**TEXT FOR ANALYSIS**.
--- START ---
Equity is a 2016 American financial thriller film directed by Meera Menon, written by Amy Fox and starring Anna Gunn, James Purefoy, Sarah Megan Thomas, and Alysia Reiner.

The film premiered In Competition at the 2016 Sundance Film Festival on January 25, 2016. Shortly before its premiere, it was acquired for theatrical distribution by Sony Pictures Classics and was released in the United States on July 29, 2016 to positive critical reviews.

Plot
Naomi Bishop is a senior investment banker who deals with IPOs. After her latest project is undervalued she faces professional setbacks including clients losing confidence in her work. To bounce back she is hired to handle the IPO for Cachet, a privacy company with a social networking platform.

Around the same time Naomi bumps into Samantha Ryan, an old college classmate who now works as a federal prosecutor investigating white collar crime. Unbeknownst to Naomi, Samantha is investigating Naomi's on-again, off-again boyfriend Michael Connor, a broker at the same firm as Naomi who Samantha suspects is involved in insider trading. Michael tries to get information from Naomi about Cachet but fails.
--- END ---
Pose estimation data
--- START ---
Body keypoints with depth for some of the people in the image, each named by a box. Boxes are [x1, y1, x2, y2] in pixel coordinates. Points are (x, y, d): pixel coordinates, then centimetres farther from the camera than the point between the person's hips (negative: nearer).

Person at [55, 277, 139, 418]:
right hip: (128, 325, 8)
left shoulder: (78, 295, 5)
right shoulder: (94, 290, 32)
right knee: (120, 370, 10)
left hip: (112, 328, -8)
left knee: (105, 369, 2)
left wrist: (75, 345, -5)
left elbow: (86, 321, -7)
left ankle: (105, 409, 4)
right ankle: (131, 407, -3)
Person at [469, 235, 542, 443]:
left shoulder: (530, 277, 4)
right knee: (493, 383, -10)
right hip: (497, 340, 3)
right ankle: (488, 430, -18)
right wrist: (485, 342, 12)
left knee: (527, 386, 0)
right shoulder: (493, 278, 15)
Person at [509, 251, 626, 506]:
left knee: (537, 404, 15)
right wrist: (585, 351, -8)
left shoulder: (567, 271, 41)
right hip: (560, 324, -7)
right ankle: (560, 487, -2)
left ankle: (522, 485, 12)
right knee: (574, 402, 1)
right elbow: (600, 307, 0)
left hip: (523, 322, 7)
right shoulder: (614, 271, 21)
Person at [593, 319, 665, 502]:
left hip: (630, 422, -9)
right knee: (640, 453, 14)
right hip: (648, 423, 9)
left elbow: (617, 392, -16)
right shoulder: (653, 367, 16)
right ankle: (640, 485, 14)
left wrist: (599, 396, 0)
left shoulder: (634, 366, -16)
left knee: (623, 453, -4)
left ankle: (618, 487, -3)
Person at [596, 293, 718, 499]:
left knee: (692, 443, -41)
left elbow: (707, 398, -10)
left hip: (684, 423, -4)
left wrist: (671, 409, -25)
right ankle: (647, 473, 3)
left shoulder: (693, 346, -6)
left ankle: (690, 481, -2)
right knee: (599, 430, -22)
--- END ---
**TASKS TO COMPLETE**.
**A)** According to the text about the film Equity, which company acquired the film for theatrical distribution?
**B)** Continue the plot summary of the film Equity, starting right after its last sentence.
This data has no connection to the text about the film Equity.

**RESPONSES**.
**A)** Sony Pictures Classics

**B)**
While doing due diligence, Naomi learns from Marin, one of the coders, that Cachet is hackable. Despite having a nagging feeling that something is wrong, the numbers check out and Naomi continues to try to sell the shares of the company to investors. Michael, who has had no new insider trading tips to pass on to his friends at investment firm Titanite, tries unsuccessfully to hack into Naomi's phone.

Vice President Erin Manning, Naomi's assistant on the IPO, learns that Marin has been fired. To warn Naomi of this, she goes to Michael's home after not being able to reach Naomi and ends up leaking the information to him in the hope that he will be able to get her a promotion, something Naomi has been unable to do for her. Michael leaks the tips to his friends at Titanite and then sends the story to an old college roommate who is a tech journalist.

Naomi figures out that it was Erin who betrayed her, based on her having a green pen, the same type of pen that Michael uses. When the shares open, confidence is lost and the company loses a third of its value on the first day of trading.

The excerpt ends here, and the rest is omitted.